Re: [PATCH] ext4: fix underflow in group bitmap calculation

From: Theodore Ts'o
Date: Thu Dec 22 2022 - 12:42:17 EST


On Thu, Dec 22, 2022 at 10:02:44AM +0800, Jun Nie wrote:
> There is case that s_first_data_block is not 0 and block nr is smaller than
> s_first_data_block when calculating group bitmap during allocation. This
> underflow make index exceed es->s_groups_count in ext4_get_group_info()
> and trigger the BUG_ON.
>
> Fix it with protection of underflow.

When was this happening, and why? If blocknr is less than
s_first_data_block, this is either a insufficient input validation,
insufficient validation to detection file system corruption. or some
other kernel bug.

Looking quickly at the code and the repro, it appears that issue is
that FS_IOC_GETFSMAP is getting passed a stating physical block of 0
in fmh_keys[0] when on a file system with a blocksize of 1k (in which
case s_first_data_block is 1). It's unclear to me what
FS_IOC_GETFSMAP should *do* when passed a value which requests that it
provide a mapping for a block which is out of bounds (either too big,
or too small)?. Should it return an error? Should it simply not
return a mapping? The map page for ioctl_getfsmap() doesn't shed any
light on this question.

Darrick, you designed the interface and wrote most of fs/ext4/fsmap.c.
Can you let us know what is supposed to happen in this case? Many
thanks!!

> Fixes: 72b64b594081ef ("ext4 uninline ext4_get_group_no_and_offset()")

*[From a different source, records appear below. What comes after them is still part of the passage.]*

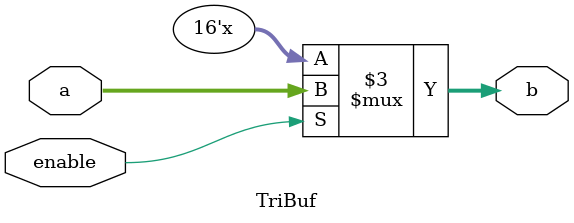
<source format=v>
module TriBuf(a, b, enable);
	
	input [15:0] a;
	input enable;
	
	output reg [15:0] b;
	
	always @ (enable or a) begin
		if (enable)
			b <= a;
		else
			b <= 16'bz;
	end

endmodule
</source>
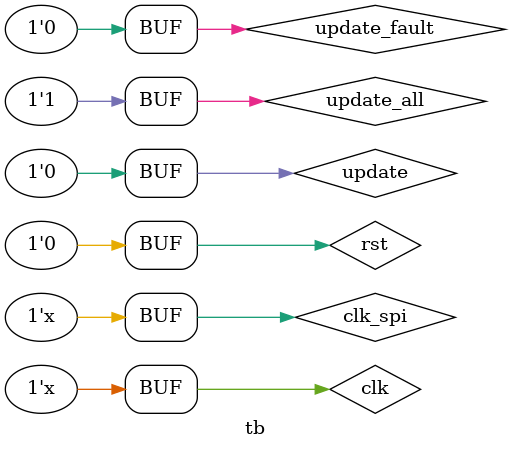
<source format=v>
/* ------------------------------------------------ *
 * Title       : Pmod TC1 Interface simulation      *
 * Project     : Pmod Collection                    *
 * ------------------------------------------------ *
 * File        : sim.v                              *
 * Author      : Yigit Suoglu                       *
 * Last Edit   : 25/04/2021                         *
 * ------------------------------------------------ *
 * Description : Simulation for Pmod TC1 Interface  *
 * ------------------------------------------------ */
`timescale 1ns / 1ps
//`include "Pmods/TC1/Sources/tc1.v"

module tb();
  reg clk, rst, clk_spi;
  wire SCLK, CS;
  reg MISO, update, update_fault, update_all;
  wire [13:0] temperature_termoc;
  wire [11:0] temperature_internal;
  wire [2:0] status;
  wire fault;

  always #5 clk = ~clk; //100MHz
  always #100 clk_spi = ~clk_spi; //5MHz

  always@(negedge SCLK or posedge rst) //MISO: 1010...
    begin
      if(rst)
        begin
          MISO <= 1;
        end
      else
        begin
          MISO <= ~MISO;
        end
    end

  tc1 uut(clk,rst,clk_spi,SCLK,MISO,CS,update,update_fault,update_all,busy,temperature_termoc,temperature_internal,status,fault);

  initial
    begin
      clk = 0;
      rst = 0;
      clk_spi = 0;
      update = 0;
      update_fault = 0;
      update_all = 0;
      #10
      rst = 1;
      #10
      rst = 0;
      #10
      update = 1;
      #10
      update = 0;
      #3100
      update_fault = 1;
      #10
      update_fault = 0;
      #3600
      update_all = 1;
    end
endmodule
</source>
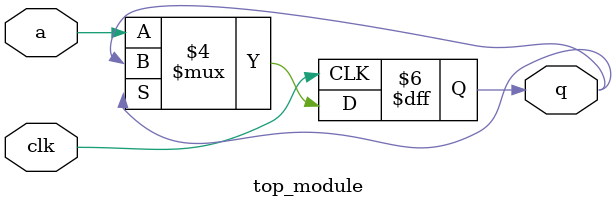
<source format=sv>
module top_module (
	input clk,
	input a, 
	output reg q
);

always @(posedge clk) begin
    if (q == 0)
        q <= a;
    else
        q <= q;
end

endmodule

</source>
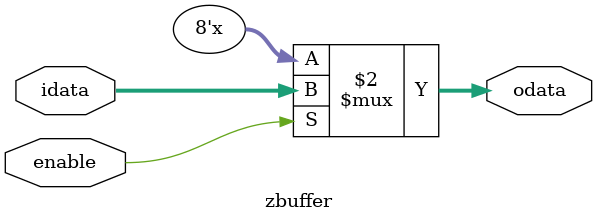
<source format=v>
module zbuffer ( enable, idata, odata );

parameter DATASIZE = 8;

input enable;
input[DATASIZE-1:0] idata;
output[DATASIZE-1:0] odata;
wire[DATASIZE-1:0] odata;

assign odata = (enable==1)? idata : {DATASIZE{1'bZ}};

endmodule

</source>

This makes ***no*** sense; the commit in question is from 2006, which
means that in some jourisdictions it's old enough to drive a car. :-)
Futhermore, all it does is move the function from an inline function
to a C file (in this case, balloc.c). It also long predates
introduction of FS_IOC_GETFSMAP support, which was in 2017.

I'm guessing you just did a "git blame" and blindly assumed that
whatever commit last touched the C code in question was what
introduced the problem?

Anyway, please try to understand what is going on instead of doing the
moral equivalent of taking a sledgehammer to the code until the
reproducer stops triggering a BUG. It's not enough to shut up the
reproducer; you should understand what is happening, and why, and then
strive to find the best fix to the problem. Papering over problems in
the end will result in more fragile code, and the goal of syzkaller is
to improve kernel quality. But syzkaller is just a tool and used
wrongly, it can have the opposite effect.

Regards,

- Ted